Women found him immensely attractive, but he rarely availed himself of their delights, and never aboard the cutter, preferring not to make the necessary effort at flirtation and small talk, at keeping one at bay once he had slept with her, and she had inevitably fallen in love with him, which they all did, even the odd whores he went to in Zanzibar, or Alexandria.
When he wanted to, he could be charming, amusing, and from a lifetime of reading on board, very cultivated and educated. He was very well-spoken, militarily correct in dress and manners, impeccably groomed, and if he cared to, he could have sat the examinations for several degrees, and passed cum laude, without ever having attended a lecture.
He was abstemious at table, both with vittles and wine, had no vices except a rather fierce temper which the sea eventually mellowed for him, and except for the yearning desire to know the Princess personally, to converse with her, to hear her speak, maybe even to hold her hand or give her a fatherly sort of hug, he was content with his lot, proud that he had been chosen, and he strove continually to discharge his duties with honour and aplomb.

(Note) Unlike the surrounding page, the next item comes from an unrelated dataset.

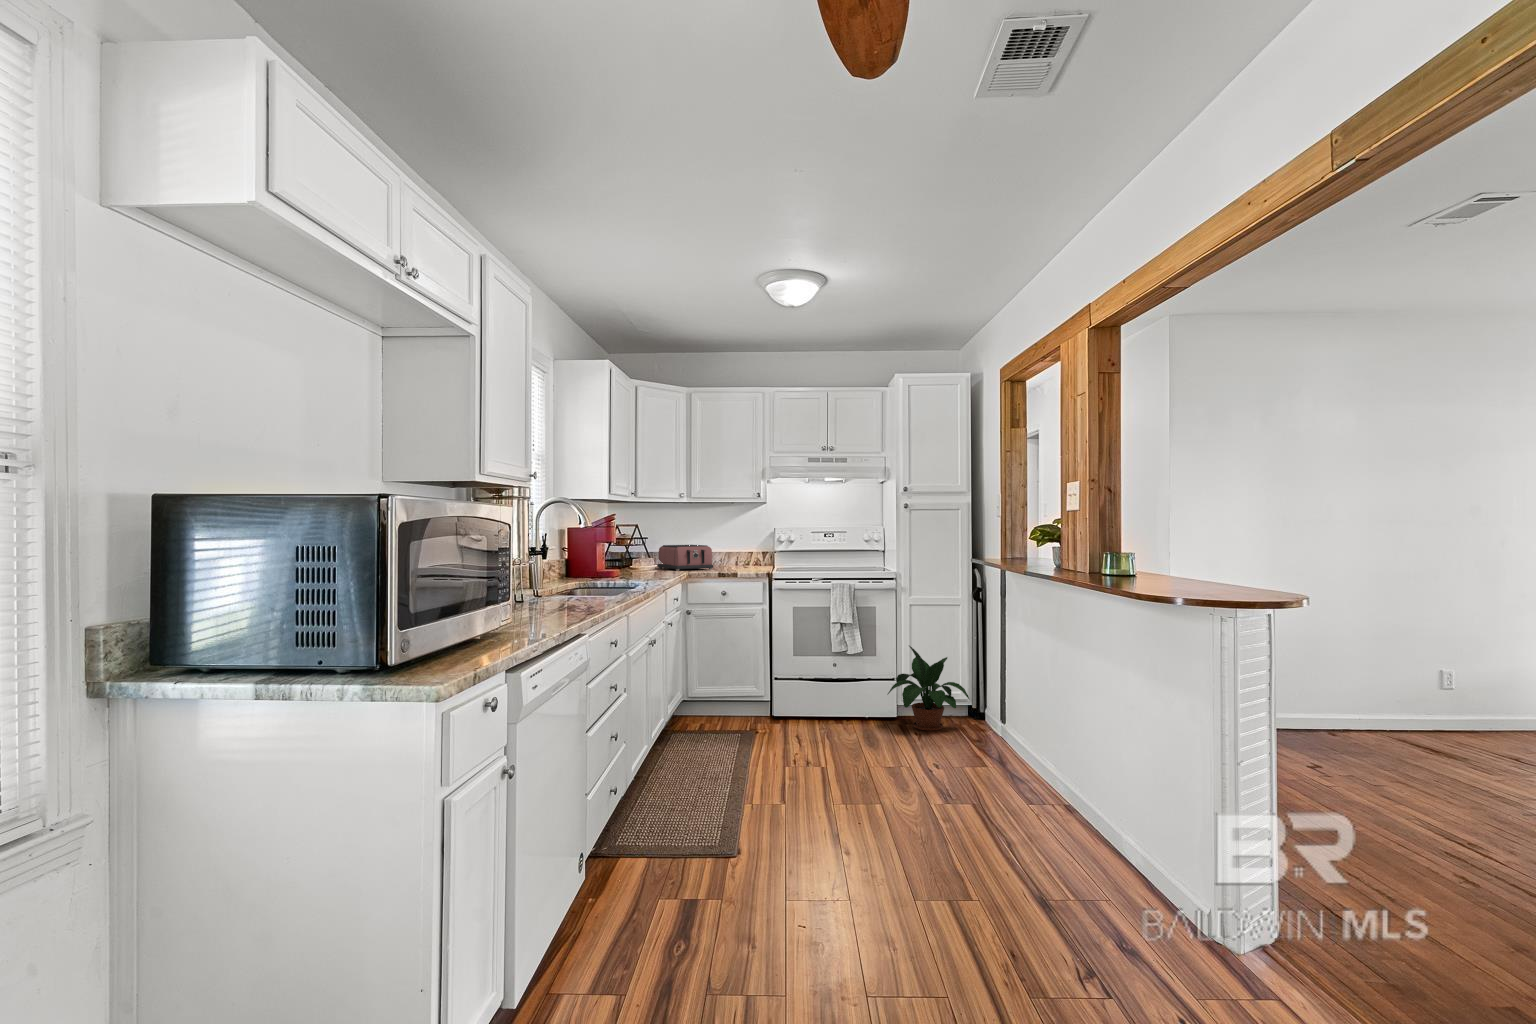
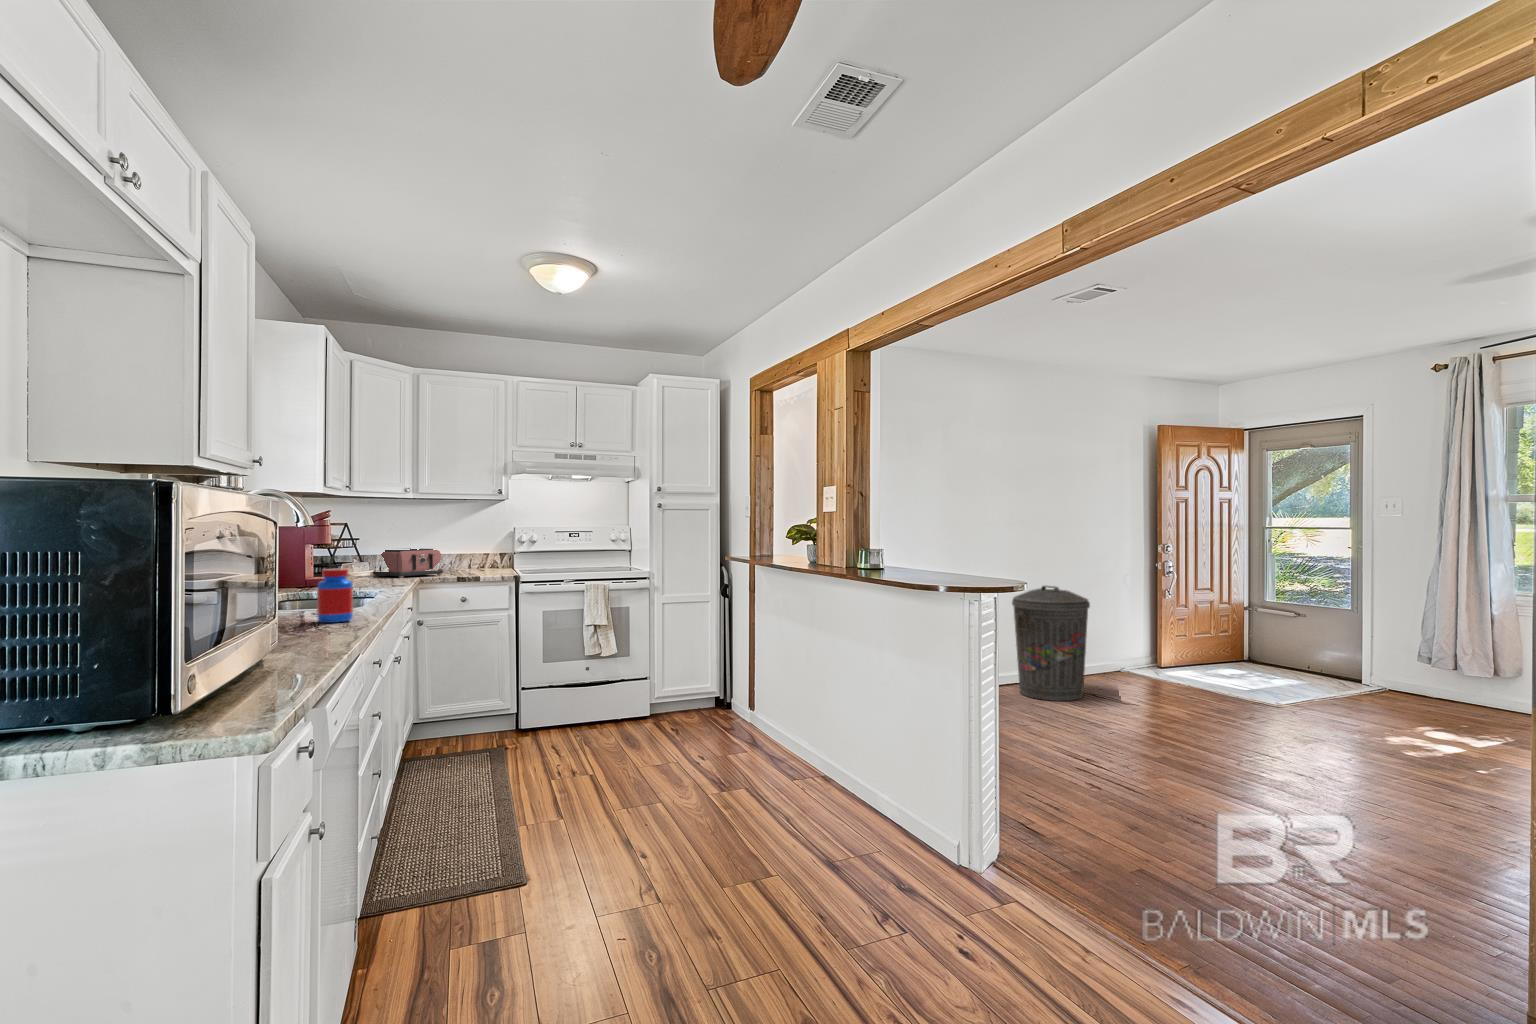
jar: none [574,559,601,605] -> present [317,568,353,623]
trash can: none [1350,607,1472,757] -> present [1012,586,1090,701]
potted plant: present [888,646,969,730] -> none [643,643,721,725]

The fact that he was in love with the Princess had never occurred to him. He knew he would die for her if necessary, but in that regard, he took no gambles, no risks, no unhedged bets, for he was aware that his replacement, groomed and waiting in the wings, ever at the ready should he fail or shuffle off this mortal coil, would not care for and do the "keeping" as well as he could, could not possibly know the Princess as he himself did, and could not therefore anticipate darkness and danger on her behalf. Besides which, he would have rolled in his watery grave if another man captained his vessel.